Raul has addressed these issues by creating tools such as Aurum and Termite. Aurum, Latin for “gold,” allows users to write simple queries searching for the type of data they need for a given project, within a system scalable to thousands of databases. Termite solves data integration problems when users are faced with combining tables or spreadsheets with unstructured text formats, placing all data in an intermediate representation that also makes finding relevant documents easier. 

“I can ask the system: I'm interested in this table, which documents are close to it? And then that's going to help me navigate across the many, many millions of documents that might be there, to find the handful of them that actually might be relevant,” Raul said. “We bring techniques that have been successful in machine learning and natural language processing to the realm of databases to solve these problems that really happen everywhere.”

To test these tools, Raul has worked with companies such as BASF, British Telecom, and Merck on applying these tools to their own databases. He’s also dabbled in entrepreneurship himself, co-founding a company that analyzed sensor data for vineyards and helped them predict disease, crop yield and other outcomes, and another that aggregated news articles into concise and trustworthy summaries. 

At UChicago, he will continue developing Aurum, Termite, and other data discovery systems, while also branching out into a new area: the economics of data. It’s a potential non-technical solution to the compatibility and accessibility bottlenecks of data-driven applications, creating markets and incentives for data owners to share their datasets in easily consumable formats with the users who need them. 

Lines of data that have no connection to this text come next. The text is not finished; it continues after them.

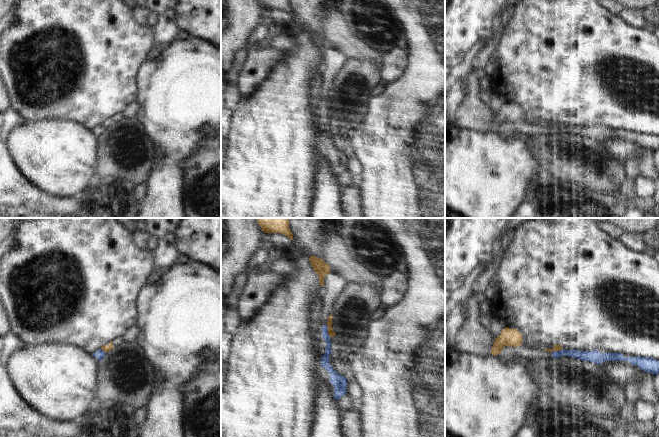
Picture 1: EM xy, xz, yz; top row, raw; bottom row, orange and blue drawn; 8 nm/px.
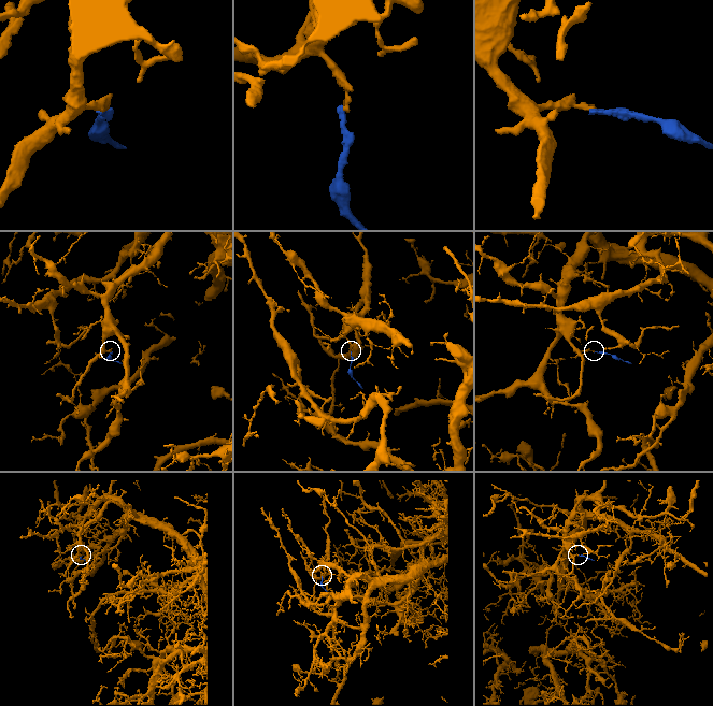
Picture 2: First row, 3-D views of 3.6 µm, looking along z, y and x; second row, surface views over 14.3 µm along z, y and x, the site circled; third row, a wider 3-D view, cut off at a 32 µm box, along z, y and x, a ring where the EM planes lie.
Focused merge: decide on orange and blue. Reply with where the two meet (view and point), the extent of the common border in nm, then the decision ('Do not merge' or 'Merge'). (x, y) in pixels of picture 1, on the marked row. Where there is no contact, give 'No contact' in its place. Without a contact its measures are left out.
Touches orange at xz (328, 331). Shared border 100 nm. Do not merge.

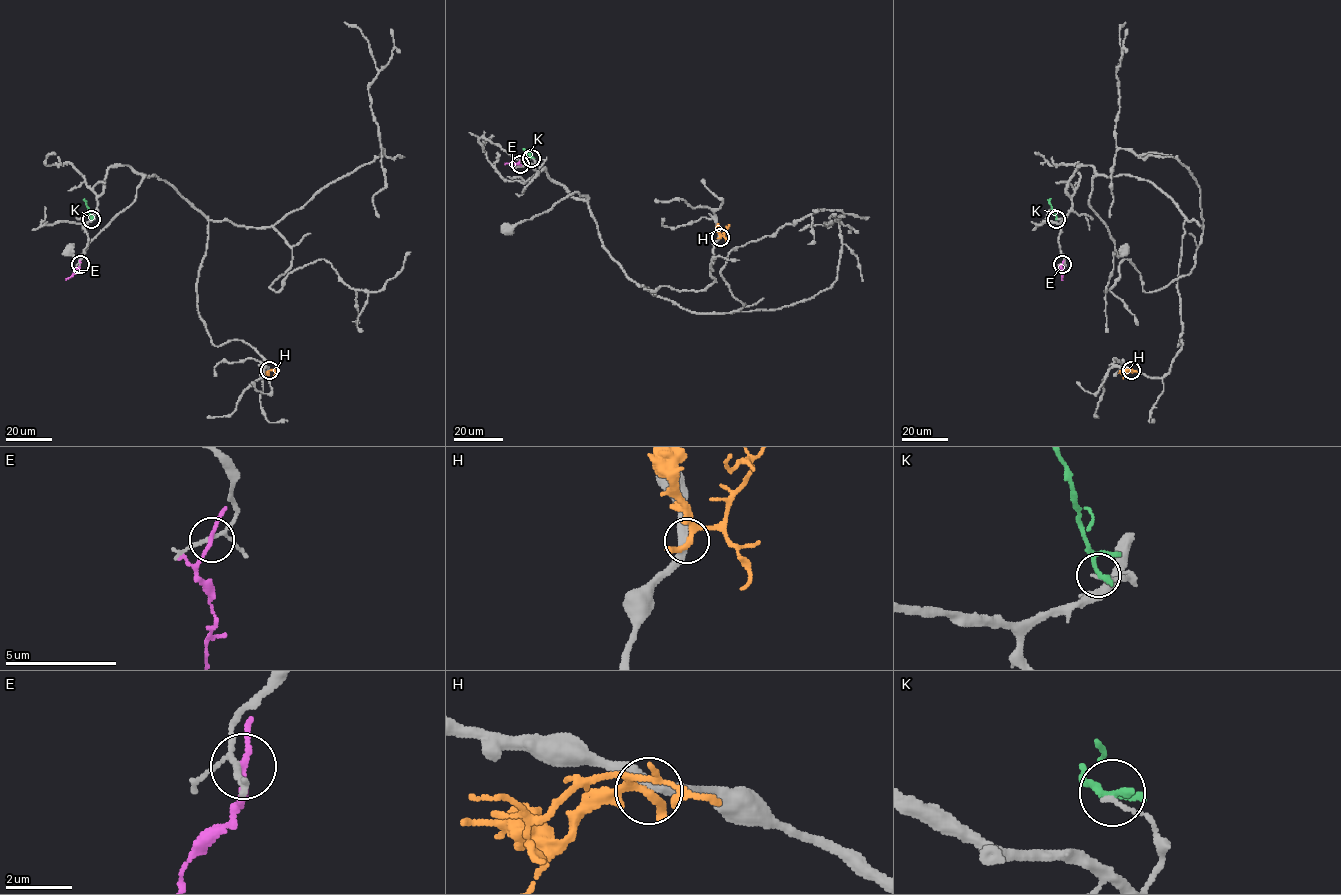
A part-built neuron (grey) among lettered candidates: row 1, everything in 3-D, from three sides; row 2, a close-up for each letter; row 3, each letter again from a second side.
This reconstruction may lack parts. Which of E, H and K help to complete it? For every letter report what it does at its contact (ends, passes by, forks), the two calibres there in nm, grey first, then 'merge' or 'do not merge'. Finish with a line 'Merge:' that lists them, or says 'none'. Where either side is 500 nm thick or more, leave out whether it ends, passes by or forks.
E: it passes by; 120 nm thick on the grey side, 150 nm on the other; do not merge
H: it forks there; 360 nm thick on the grey side, 190 nm on the other; do not merge
K: it passes by; 110 nm thick on the grey side, 200 nm on the other; do not merge
Merge: none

“How do we think about these kinds of issues to solve these fundamental data problems of discovery and integration?,” Raul said. “That's one of the main lines that I'm interested in today.”

It’s also one of the primary reasons Raul came to UChicago, where he hopes to collaborate with economists on these data marketplace ideas. He’s creating a course on the topic for next fall, after teaching Introduction to Databases in winter quarter and a new course, with Assistant Professor Blase Ur, on data ethics and responsible data science in the spring.

Raul also joins the department’s growing Chidata team, pursuing projects in databases, data science, and other processes and platforms, and he seeks partnerships with campus researchers from all disciplines that want to do more with data — a mission that casts a wide net.

“A common theme in my research is to always try to take ideas and make them practical and use them with people in the field,” Raul said. “And when you look at who's suffering data problems today, that’s almost everybody, right? The cool thing about UChicago is that you just walk a few blocks in any direction and you talk to people in the medical school or you talk to the economics department or you talk to neuroscientists. We all have a common interest in solving those data problems to get something done.”